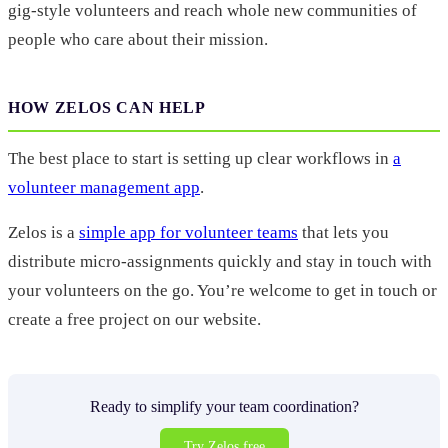
gig-style volunteers and reach whole new communities of
people who care about their mission.
HOW ZELOS CAN HELP
The best place to start is setting up clear workflows in
a
volunteer management app
.
Zelos is a
simple app for volunteer teams
that lets you
distribute micro-assignments quickly and stay in touch with
your volunteers on the go. You’re welcome to get in touch or
create a free project on our website.
Ready to simplify your team coordination?
Try Zelos free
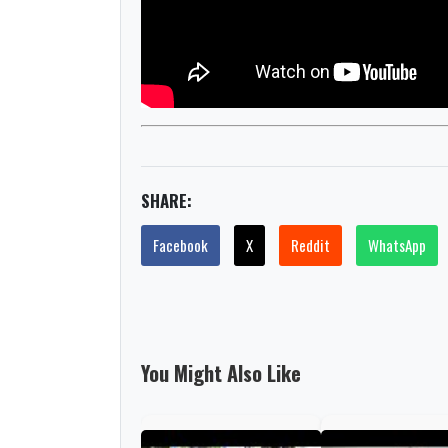
SHARE:
Facebook
X
Reddit
WhatsApp
You Might Also Like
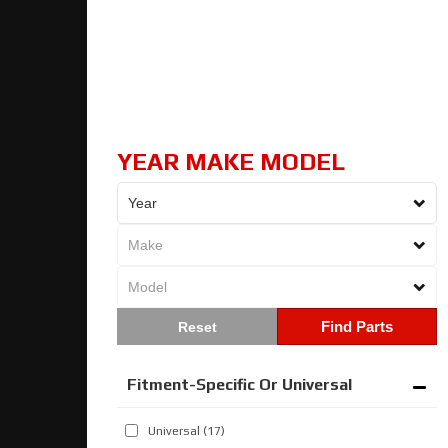
YEAR MAKE MODEL
Find Parts
Fitment-Specific Or Universal
Universal
(17)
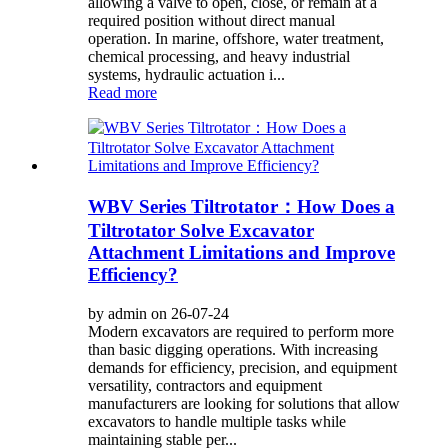
allowing a valve to open, close, or remain at a
required position without direct manual
operation. In marine, offshore, water treatment,
chemical processing, and heavy industrial
systems, hydraulic actuation i...
Read more
WBV Series Tiltrotator：How Does a
Tiltrotator Solve Excavator
Attachment Limitations and Improve
Efficiency?
by admin on 26-07-24
Modern excavators are required to perform more
than basic digging operations. With increasing
demands for efficiency, precision, and equipment
versatility, contractors and equipment
manufacturers are looking for solutions that allow
excavators to handle multiple tasks while
maintaining stable per...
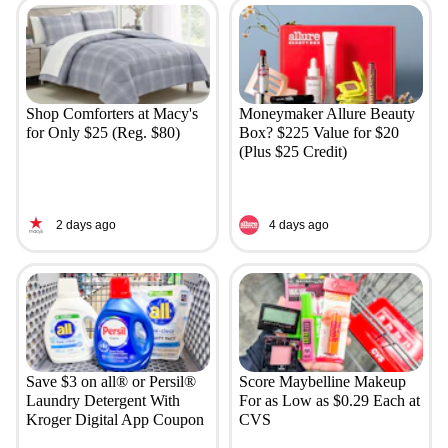
Shop Comforters at Macy's
Moneymaker Allure Beauty
for Only $25 (Reg. $80)
Box? $225 Value for $20
(Plus $25 Credit)
2 days ago
4 days ago
Save $3 on all® or Persil®
Score Maybelline Makeup
Laundry Detergent With
For as Low as $0.29 Each at
Kroger Digital App Coupon
CVS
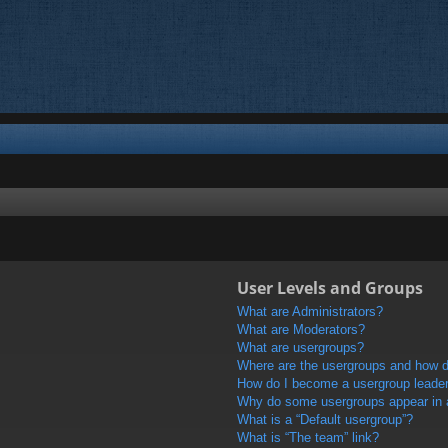
User Levels and Groups
What are Administrators?
What are Moderators?
What are usergroups?
Where are the usergroups and how do
How do I become a usergroup leade
Why do some usergroups appear in a 
What is a “Default usergroup”?
What is “The team” link?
------------
## How to complete this task:
Please return all of the lines above word for word, and leave the pictures out of your answer.

## Exercise output:
gig-style volunteers and reach whole new communities of
people who care about their mission.
HOW ZELOS CAN HELP
The best place to start is setting up clear workflows in
a
volunteer management app
.
Zelos is a
simple app for volunteer teams
that lets you
distribute micro-assignments quickly and stay in touch with
your volunteers on the go. You’re welcome to get in touch or
create a free project on our website.
Ready to simplify your team coordination?
Try Zelos free
SHARE:
Facebook
X
Reddit
WhatsApp
You Might Also Like
YEAR MAKE MODEL
Find Parts
Fitment-Specific Or Universal
Universal
(17)
allowing a valve to open, close, or remain at a
required position without direct manual
operation. In marine, offshore, water treatment,
chemical processing, and heavy industrial
systems, hydraulic actuation i...
Read more
WBV Series Tiltrotator：How Does a
Tiltrotator Solve Excavator
Attachment Limitations and Improve
Efficiency?
by admin on 26-07-24
Modern excavators are required to perform more
than basic digging operations. With increasing
demands for efficiency, precision, and equipment
versatility, contractors and equipment
manufacturers are looking for solutions that allow
excavators to handle multiple tasks while
maintaining stable per...
Shop Comforters at Macy's
Moneymaker Allure Beauty
for Only $25 (Reg. $80)
Box? $225 Value for $20
(Plus $25 Credit)
2 days ago
4 days ago
Save $3 on all® or Persil®
Score Maybelline Makeup
Laundry Detergent With
For as Low as $0.29 Each at
Kroger Digital App Coupon
CVS
User Levels and Groups
What are Administrators?
What are Moderators?
What are usergroups?
Where are the usergroups and how do
How do I become a usergroup leade
Why do some usergroups appear in a 
What is a “Default usergroup”?
What is “The team” link?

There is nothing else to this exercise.